On April 9, 2013, I finally got the e-mail message I had been waiting for:

Dear Professor Amir,

I apologize for having taken so long to write to you. It was a great pleasure to meeting with you in Phnom Penh and delighted to hear about the history of Zero. Thank you for your research article on Khmer Zero, which is now the earliest Zero in the world civilization. I have shared this exciting news with my colleagues and hope this inscription will be on display in the National Museum in Phnom Penh. I look forward to meeting with you again and please let me know if I can be of assistance to you with this important research.

With best wishes,

Touch

I was elated. I couldn't believe a successful conclusion was finally in sight. Could it be that my odyssey was now over? Following e-mails reassured me that what I had hoped for was going to take place at last. His Excellency Hab Touch would arrange for the priceless K-127 to be taken out of the hands of Lorella Pellegrino and placed in the Cambodian National Museum in Phnom Penh, where it once was, and where it belongs. From then on, scholars, mathematicians, historians of science, and the people of Cambodia and elsewhere would be able to see the very first zero of our numbers ever discovered—a find that changed our view of history, the one artifact in the history of science that proved definitively that the zero came from the East.

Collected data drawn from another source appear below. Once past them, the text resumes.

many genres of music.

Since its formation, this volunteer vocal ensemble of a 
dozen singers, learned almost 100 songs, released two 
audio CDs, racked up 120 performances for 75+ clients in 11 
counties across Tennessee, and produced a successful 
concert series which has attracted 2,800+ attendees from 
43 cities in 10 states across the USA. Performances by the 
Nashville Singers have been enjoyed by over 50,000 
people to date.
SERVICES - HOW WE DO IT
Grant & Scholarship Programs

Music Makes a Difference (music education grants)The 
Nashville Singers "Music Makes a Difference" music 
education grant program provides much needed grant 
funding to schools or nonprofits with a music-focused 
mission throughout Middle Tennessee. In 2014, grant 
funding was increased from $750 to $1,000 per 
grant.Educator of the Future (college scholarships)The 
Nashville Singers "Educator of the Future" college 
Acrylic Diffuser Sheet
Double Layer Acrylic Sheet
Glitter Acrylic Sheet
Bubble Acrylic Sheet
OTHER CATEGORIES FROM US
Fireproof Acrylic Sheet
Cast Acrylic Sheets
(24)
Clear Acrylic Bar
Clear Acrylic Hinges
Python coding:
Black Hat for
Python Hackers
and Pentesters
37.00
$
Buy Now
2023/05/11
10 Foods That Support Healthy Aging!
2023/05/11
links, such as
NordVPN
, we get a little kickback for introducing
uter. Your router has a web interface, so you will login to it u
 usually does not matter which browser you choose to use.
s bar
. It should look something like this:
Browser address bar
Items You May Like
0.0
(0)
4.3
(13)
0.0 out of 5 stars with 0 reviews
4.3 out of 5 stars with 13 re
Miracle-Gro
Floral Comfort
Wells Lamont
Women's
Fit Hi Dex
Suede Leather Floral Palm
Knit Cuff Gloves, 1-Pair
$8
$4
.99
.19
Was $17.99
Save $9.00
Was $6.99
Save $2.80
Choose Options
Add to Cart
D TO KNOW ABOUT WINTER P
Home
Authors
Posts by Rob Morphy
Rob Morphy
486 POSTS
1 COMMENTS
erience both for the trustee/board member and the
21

Debra met me again in Bangkok, and we flew to Paris together a week later, switching planes in Bahrain. At our small hotel on the Left Bank, I used the Internet and wrote a short article about the rediscovery of K-127 for the
Huffington Post.
It was published within hours. After I sent the link to Hab Touch, he responded that he was delighted that people would now be learning about “Khmer Zero,” as he called it. “Let the discussion begin!” he wrote me.

His country could benefit from displaying and explaining its antiquities, and I hoped he would succeed in his efforts to repatriate to Cambodia many statues that had been looted during the Khmer Rouge era and sold to museums around the world. The
Tribune
had an article about the New York Metropolitan Museum of Art agreeing to return two such statues, and other museums around the world were considering doing the same. I knew that this was the result of Hab Touch's negotiations with museums, and
I felt good that my own work had contributed in small measure to this larger effort.

Debra left to return to Boston and I stayed in France for a few more days. I had one last thing to do before this big adventure was over. After accompanying her to the counter for her transatlantic crossing, I walked over to another part of Terminal 2 at Charles de Gaulle Airport and boarded a domestic French flight to the south.